(Keypoint correspondence data)

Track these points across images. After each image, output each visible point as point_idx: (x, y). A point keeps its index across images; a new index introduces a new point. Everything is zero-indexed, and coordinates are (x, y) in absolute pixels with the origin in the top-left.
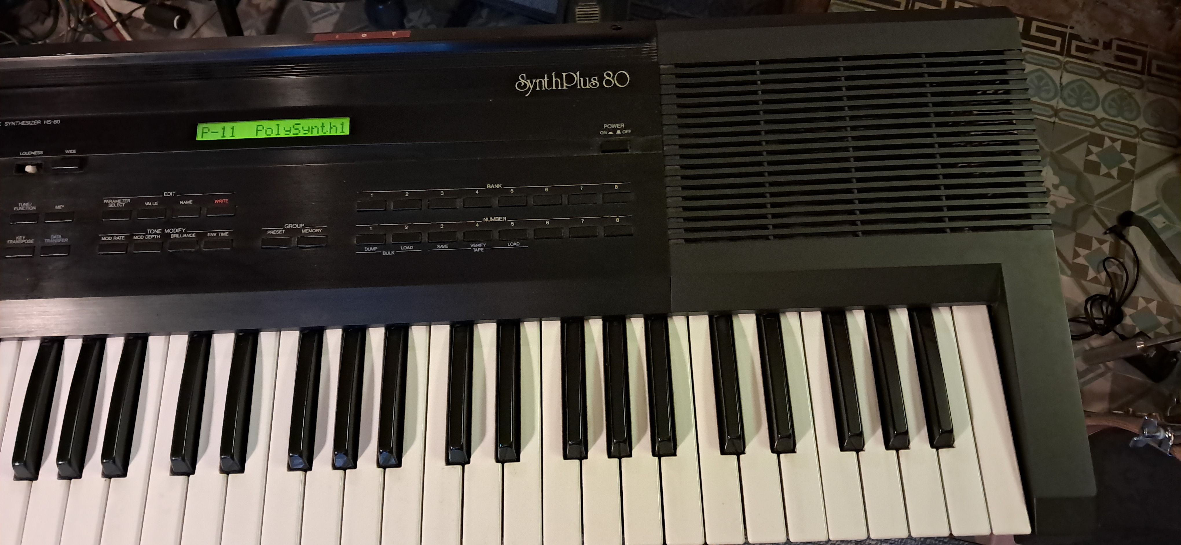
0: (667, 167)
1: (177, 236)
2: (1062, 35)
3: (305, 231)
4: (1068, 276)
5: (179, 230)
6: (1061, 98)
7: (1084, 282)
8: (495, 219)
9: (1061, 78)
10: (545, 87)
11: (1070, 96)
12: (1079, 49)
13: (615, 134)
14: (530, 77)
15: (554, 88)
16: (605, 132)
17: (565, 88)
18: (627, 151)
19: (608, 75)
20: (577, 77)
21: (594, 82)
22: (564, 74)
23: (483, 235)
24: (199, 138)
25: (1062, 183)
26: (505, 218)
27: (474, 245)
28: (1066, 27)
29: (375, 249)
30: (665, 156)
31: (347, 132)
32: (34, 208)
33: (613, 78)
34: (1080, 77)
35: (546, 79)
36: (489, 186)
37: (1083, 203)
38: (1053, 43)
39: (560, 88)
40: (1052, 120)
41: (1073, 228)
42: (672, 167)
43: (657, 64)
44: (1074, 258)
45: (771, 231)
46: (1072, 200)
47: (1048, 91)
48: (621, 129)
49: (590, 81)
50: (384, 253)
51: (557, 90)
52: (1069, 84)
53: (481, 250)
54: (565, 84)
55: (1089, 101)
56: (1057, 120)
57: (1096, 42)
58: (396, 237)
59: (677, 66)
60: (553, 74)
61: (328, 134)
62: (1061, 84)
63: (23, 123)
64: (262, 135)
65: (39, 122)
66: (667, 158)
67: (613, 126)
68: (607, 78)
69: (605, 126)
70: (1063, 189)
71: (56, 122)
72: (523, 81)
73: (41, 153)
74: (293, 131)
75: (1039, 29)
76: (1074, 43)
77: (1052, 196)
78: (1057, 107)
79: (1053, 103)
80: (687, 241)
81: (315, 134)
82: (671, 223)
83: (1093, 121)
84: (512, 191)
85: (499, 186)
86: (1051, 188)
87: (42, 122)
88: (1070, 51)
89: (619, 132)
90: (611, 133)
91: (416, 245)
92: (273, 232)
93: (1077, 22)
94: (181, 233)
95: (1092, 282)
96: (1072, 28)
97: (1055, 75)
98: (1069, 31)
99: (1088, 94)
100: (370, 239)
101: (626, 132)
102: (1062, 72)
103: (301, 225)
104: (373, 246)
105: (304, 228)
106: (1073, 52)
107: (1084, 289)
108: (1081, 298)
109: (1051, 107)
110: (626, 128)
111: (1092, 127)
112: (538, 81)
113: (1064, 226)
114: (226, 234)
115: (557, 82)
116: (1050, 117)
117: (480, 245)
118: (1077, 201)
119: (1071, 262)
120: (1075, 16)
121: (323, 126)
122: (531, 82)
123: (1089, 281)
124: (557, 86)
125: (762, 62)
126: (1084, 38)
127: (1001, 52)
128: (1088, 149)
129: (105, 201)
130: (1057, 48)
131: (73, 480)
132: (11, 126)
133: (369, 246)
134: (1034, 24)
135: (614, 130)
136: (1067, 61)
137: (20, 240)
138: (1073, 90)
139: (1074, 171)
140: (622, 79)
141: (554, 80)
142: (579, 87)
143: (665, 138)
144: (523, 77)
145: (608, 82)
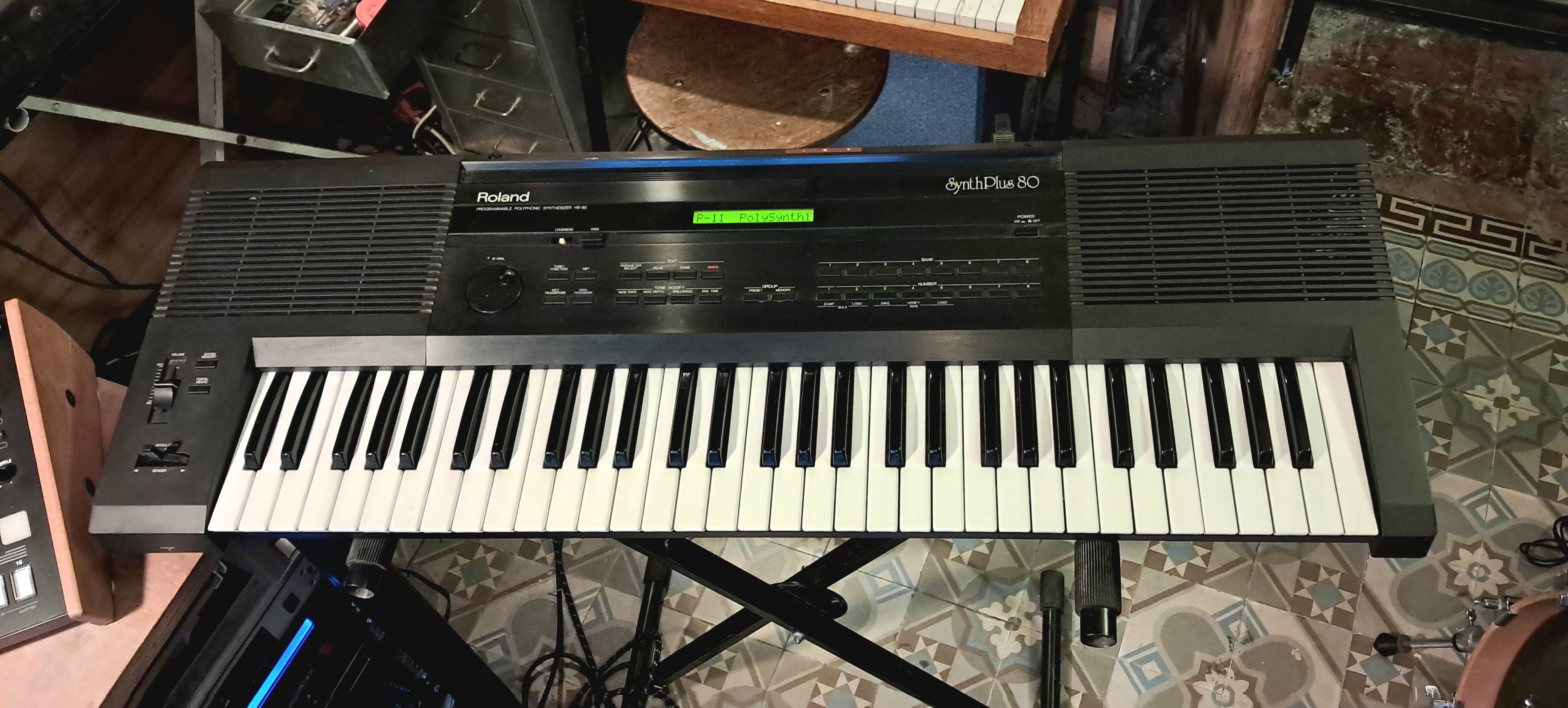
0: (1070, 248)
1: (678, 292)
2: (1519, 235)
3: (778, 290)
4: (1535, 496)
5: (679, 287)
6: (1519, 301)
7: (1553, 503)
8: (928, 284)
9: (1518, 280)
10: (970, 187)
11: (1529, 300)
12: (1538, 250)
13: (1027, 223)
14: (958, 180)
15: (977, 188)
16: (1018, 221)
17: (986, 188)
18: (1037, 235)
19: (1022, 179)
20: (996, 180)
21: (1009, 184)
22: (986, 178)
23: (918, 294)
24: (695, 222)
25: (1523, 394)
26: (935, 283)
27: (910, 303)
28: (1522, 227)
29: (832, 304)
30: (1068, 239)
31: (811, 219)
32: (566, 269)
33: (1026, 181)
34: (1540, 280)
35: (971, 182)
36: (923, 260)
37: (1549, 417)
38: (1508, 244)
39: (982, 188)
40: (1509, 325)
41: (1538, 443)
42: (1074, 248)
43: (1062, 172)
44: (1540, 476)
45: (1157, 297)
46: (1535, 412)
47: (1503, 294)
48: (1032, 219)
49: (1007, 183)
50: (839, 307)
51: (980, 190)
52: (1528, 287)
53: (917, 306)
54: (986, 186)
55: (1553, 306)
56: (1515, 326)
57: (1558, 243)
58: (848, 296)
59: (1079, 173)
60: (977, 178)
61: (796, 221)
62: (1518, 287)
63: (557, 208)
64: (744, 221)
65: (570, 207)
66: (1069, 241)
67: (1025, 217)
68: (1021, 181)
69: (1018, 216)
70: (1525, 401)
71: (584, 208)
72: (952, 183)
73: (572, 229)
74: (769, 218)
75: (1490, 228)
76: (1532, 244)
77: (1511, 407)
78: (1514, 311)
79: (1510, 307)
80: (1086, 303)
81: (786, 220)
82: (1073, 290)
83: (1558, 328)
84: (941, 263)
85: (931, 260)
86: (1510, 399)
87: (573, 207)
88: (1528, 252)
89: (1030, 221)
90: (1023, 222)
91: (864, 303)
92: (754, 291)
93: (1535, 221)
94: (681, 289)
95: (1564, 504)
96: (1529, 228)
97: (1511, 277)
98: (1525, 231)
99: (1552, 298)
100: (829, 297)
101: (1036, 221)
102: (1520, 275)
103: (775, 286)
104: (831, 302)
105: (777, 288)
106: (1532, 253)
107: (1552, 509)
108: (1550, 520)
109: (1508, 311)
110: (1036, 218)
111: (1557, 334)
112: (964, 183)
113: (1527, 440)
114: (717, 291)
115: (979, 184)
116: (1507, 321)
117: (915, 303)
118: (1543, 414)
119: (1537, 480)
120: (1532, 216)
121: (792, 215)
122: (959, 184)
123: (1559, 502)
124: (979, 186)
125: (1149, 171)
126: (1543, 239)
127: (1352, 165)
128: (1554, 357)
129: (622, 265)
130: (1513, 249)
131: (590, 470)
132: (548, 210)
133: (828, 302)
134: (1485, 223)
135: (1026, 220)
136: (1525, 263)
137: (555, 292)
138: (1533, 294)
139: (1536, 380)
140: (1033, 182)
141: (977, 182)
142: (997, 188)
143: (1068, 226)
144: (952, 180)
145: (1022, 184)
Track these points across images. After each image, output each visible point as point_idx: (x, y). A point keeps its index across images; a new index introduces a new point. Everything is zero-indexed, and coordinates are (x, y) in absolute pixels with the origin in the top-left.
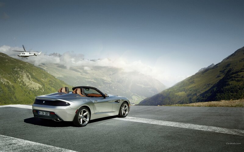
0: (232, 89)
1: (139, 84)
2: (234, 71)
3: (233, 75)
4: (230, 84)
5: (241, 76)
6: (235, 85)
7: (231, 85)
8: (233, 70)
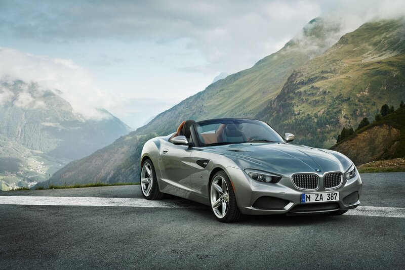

Exercise: No pictures should appear; only the lines from the first line of the records through the line with "82: (671, 223)", both included, are to be restated word for word.

Result:
Track these points across images. After each image, output each visible point as point_idx: (x, y). A point keeps its index across images; a new index introduces a new point. Everything is zero-indexed, and coordinates are (x, y) in absolute pixels with the origin in the top-left.
0: (667, 167)
1: (177, 236)
2: (1062, 35)
3: (305, 231)
4: (1068, 276)
5: (179, 230)
6: (1061, 98)
7: (1084, 282)
8: (495, 219)
9: (1061, 78)
10: (545, 87)
11: (1070, 96)
12: (1079, 49)
13: (615, 134)
14: (530, 77)
15: (554, 88)
16: (605, 132)
17: (565, 88)
18: (627, 151)
19: (608, 75)
20: (577, 77)
21: (594, 82)
22: (564, 74)
23: (483, 235)
24: (199, 138)
25: (1062, 183)
26: (505, 218)
27: (474, 245)
28: (1066, 27)
29: (375, 249)
30: (665, 156)
31: (347, 132)
32: (34, 208)
33: (613, 78)
34: (1080, 77)
35: (546, 79)
36: (489, 186)
37: (1083, 203)
38: (1053, 43)
39: (560, 88)
40: (1052, 120)
41: (1073, 228)
42: (672, 167)
43: (657, 64)
44: (1074, 258)
45: (771, 231)
46: (1072, 200)
47: (1048, 91)
48: (621, 129)
49: (590, 81)
50: (384, 253)
51: (557, 90)
52: (1069, 84)
53: (481, 250)
54: (565, 84)
55: (1089, 101)
56: (1057, 120)
57: (1096, 42)
58: (396, 237)
59: (677, 66)
60: (553, 74)
61: (328, 134)
62: (1061, 84)
63: (23, 123)
64: (262, 135)
65: (39, 122)
66: (667, 158)
67: (613, 126)
68: (607, 78)
69: (605, 126)
70: (1063, 189)
71: (56, 122)
72: (523, 81)
73: (41, 153)
74: (293, 131)
75: (1039, 29)
76: (1074, 43)
77: (1052, 196)
78: (1057, 107)
79: (1053, 103)
80: (687, 241)
81: (315, 134)
82: (671, 223)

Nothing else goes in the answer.